* begin *
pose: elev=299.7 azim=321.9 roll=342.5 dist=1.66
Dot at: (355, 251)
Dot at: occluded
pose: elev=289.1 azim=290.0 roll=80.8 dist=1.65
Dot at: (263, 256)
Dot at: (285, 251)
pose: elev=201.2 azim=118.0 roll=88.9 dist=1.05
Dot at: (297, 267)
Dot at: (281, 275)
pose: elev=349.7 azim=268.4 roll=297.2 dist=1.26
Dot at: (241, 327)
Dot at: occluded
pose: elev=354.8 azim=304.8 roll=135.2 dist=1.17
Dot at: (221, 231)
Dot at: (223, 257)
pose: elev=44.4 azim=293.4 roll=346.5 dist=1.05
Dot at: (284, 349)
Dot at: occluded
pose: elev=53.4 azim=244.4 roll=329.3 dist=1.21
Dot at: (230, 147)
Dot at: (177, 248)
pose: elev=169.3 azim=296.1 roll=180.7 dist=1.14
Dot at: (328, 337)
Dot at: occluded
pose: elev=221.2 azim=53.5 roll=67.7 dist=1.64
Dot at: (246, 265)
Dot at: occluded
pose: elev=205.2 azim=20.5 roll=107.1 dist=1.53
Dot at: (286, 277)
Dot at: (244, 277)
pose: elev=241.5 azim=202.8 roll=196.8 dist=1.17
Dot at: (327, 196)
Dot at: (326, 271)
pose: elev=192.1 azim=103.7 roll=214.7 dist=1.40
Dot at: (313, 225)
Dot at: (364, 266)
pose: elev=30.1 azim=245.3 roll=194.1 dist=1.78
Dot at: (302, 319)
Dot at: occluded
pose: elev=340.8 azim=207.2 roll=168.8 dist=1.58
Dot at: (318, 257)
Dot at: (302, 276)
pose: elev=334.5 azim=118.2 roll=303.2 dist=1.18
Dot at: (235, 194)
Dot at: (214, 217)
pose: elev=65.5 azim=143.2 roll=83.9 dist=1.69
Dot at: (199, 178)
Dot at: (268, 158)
* end *
▸ **TASK INSTRUCTIONS**:
Convert the records above into a two-column Markdown table headed Number and Line. Put each line on its own row in order and number the rows, skipping any blank lines.

▸ **CORRECT ANSWER**:
| Number | Line |
|---|---|
| 1 | pose: elev=299.7 azim=321.9 roll=342.5 dist=1.66 |
| 2 | Dot at: (355, 251) |
| 3 | Dot at: occluded |
| 4 | pose: elev=289.1 azim=290.0 roll=80.8 dist=1.65 |
| 5 | Dot at: (263, 256) |
| 6 | Dot at: (285, 251) |
| 7 | pose: elev=201.2 azim=118.0 roll=88.9 dist=1.05 |
| 8 | Dot at: (297, 267) |
| 9 | Dot at: (281, 275) |
| 10 | pose: elev=349.7 azim=268.4 roll=297.2 dist=1.26 |
| 11 | Dot at: (241, 327) |
| 12 | Dot at: occluded |
| 13 | pose: elev=354.8 azim=304.8 roll=135.2 dist=1.17 |
| 14 | Dot at: (221, 231) |
| 15 | Dot at: (223, 257) |
| 16 | pose: elev=44.4 azim=293.4 roll=346.5 dist=1.05 |
| 17 | Dot at: (284, 349) |
| 18 | Dot at: occluded |
| 19 | pose: elev=53.4 azim=244.4 roll=329.3 dist=1.21 |
| 20 | Dot at: (230, 147) |
| 21 | Dot at: (177, 248) |
| 22 | pose: elev=169.3 azim=296.1 roll=180.7 dist=1.14 |
| 23 | Dot at: (328, 337) |
| 24 | Dot at: occluded |
| 25 | pose: elev=221.2 azim=53.5 roll=67.7 dist=1.64 |
| 26 | Dot at: (246, 265) |
| 27 | Dot at: occluded |
| 28 | pose: elev=205.2 azim=20.5 roll=107.1 dist=1.53 |
| 29 | Dot at: (286, 277) |
| 30 | Dot at: (244, 277) |
| 31 | pose: elev=241.5 azim=202.8 roll=196.8 dist=1.17 |
| 32 | Dot at: (327, 196) |
| 33 | Dot at: (326, 271) |
| 34 | pose: elev=192.1 azim=103.7 roll=214.7 dist=1.40 |
| 35 | Dot at: (313, 225) |
| 36 | Dot at: (364, 266) |
| 37 | pose: elev=30.1 azim=245.3 roll=194.1 dist=1.78 |
| 38 | Dot at: (302, 319) |
| 39 | Dot at: occluded |
| 40 | pose: elev=340.8 azim=207.2 roll=168.8 dist=1.58 |
| 41 | Dot at: (318, 257) |
| 42 | Dot at: (302, 276) |
| 43 | pose: elev=334.5 azim=118.2 roll=303.2 dist=1.18 |
| 44 | Dot at: (235, 194) |
| 45 | Dot at: (214, 217) |
| 46 | pose: elev=65.5 azim=143.2 roll=83.9 dist=1.69 |
| 47 | Dot at: (199, 178) |
| 48 | Dot at: (268, 158) |